Rowling Book Sells For $4 Million
- by Michael Stillman
Beedle the Bard from the Amazon.com website.
By Michael Stillman
We have come to expect that some books will sell at auction for well beyond their estimates. Sometimes an auction house may not appreciate the book's importance, at other times bidders can simply get caught up in the excitement of the moment. However, what occurred at Sotheby's December 13 was truly astounding. A book, rare (by design), though certainly not antiquarian, sold for forty times the high estimate. That high estimate was no bargain basement price either. Estimated to sell for $60,000-$100,000, a handwritten work by billionaire author J.K. Rowling, of Harry Potter fame, sold for an astonishing £1,950,000, or approximately $4 million. If I were her, I'd have my pen in hand right now, writing another, but when you are already a billionaire, who needs another $4 million?
The book's title is Tales of Beedle the Bard. It is not a Harry Potter book, but fits the same mystical, magical genre. Rowling handwrote seven copies of this book, but only one was placed up for sale.

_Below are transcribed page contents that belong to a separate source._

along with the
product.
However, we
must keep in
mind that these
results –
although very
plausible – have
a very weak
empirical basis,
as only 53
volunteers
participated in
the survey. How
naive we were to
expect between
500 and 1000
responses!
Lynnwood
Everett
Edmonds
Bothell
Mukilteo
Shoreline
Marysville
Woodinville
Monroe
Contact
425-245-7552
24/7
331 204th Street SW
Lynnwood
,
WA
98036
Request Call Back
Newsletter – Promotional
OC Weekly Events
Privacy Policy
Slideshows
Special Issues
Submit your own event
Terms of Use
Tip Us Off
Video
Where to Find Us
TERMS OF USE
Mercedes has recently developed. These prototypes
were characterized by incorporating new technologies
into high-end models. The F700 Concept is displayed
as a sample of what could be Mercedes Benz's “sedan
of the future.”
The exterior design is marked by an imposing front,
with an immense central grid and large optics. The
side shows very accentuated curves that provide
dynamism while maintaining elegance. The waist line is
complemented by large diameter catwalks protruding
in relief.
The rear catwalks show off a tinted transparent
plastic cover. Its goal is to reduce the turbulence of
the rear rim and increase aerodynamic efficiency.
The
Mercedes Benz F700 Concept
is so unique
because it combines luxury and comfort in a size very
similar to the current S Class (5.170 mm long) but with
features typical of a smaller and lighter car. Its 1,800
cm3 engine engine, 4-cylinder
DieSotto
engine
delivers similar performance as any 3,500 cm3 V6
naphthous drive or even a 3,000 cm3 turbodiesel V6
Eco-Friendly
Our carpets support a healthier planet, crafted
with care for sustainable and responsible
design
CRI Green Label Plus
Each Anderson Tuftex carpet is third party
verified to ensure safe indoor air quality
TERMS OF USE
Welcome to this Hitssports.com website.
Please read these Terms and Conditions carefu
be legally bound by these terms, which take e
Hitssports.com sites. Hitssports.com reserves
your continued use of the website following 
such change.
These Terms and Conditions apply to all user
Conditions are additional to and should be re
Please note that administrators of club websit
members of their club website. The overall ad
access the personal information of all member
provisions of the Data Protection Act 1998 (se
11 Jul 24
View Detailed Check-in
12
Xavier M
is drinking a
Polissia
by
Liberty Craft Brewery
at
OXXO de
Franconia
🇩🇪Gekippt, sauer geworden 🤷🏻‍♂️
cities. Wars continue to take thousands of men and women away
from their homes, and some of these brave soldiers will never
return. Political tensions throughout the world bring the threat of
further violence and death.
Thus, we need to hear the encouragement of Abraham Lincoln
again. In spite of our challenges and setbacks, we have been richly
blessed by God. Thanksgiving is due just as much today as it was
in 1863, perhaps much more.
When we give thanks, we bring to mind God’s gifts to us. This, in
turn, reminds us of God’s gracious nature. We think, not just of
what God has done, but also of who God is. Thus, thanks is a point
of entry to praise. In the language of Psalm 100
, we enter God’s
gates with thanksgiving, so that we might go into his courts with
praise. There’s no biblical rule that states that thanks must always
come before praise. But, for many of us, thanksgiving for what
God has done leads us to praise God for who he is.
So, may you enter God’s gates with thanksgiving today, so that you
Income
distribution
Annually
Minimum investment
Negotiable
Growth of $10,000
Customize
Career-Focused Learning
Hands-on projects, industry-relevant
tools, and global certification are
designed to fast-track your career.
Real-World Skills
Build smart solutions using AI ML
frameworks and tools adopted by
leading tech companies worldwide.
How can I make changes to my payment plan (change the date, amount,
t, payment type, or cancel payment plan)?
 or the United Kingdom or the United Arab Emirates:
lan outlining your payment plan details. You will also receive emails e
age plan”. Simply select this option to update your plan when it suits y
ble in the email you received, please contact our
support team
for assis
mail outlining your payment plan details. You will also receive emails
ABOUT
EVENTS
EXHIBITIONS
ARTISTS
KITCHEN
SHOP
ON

The other six are going to unnamed persons associated with the Potter saga. One can only expect that in time, and depending upon the financial needs of the six lucky recipients (who must be overjoyed by the results of this auction), these other six copies will make it to the market. Perhaps some will be offered in the relatively near future, others maybe not until the owners die and ownership falls to their estates. Eventually, the heirs are more likely to want millions in cash than a book to share amongst them.
The winning bidder was also a surprise. It was not a traditional collector or rare book library of some prestigious institution. The winner was bookselling giant Amazon.com. Amazon has undoubtedly made a great deal of money off Ms. Rowling's books, having sold many millions of them. They could afford it. Still, it is not exactly clear why they would spend so much for this book. They are already providing online reviews of the five stories that make up the book, and have created discussion forums. Perhaps the company feels the publicity and traffic to their site it generates will make it a good business decision. With a market cap of some $35 billion, this is small potatoes to Amazon, almost a transfer of funds from a billionaire 35 times over to a poor woman of just a single billion in wealth (actually, Ms. Rowling donated the proceeds to the Children's Voice Campaign, one of her favorite charities). If Amazon had chosen to distribute the $4 million to its shareholders instead of buying Ms. Rowling's book, the dividend would have amounted to a mere penny a share.
There is one mystery that remains to this story. Who were the other bidders? It was reported that there were five bidders in total, and at least one of them must have followed Amazon to the upper $3 millions before throwing in the towel. Who else was willing to pay such an astronomical amount for a book estimated at $60,000-$100,000? Some people have entirely too much money.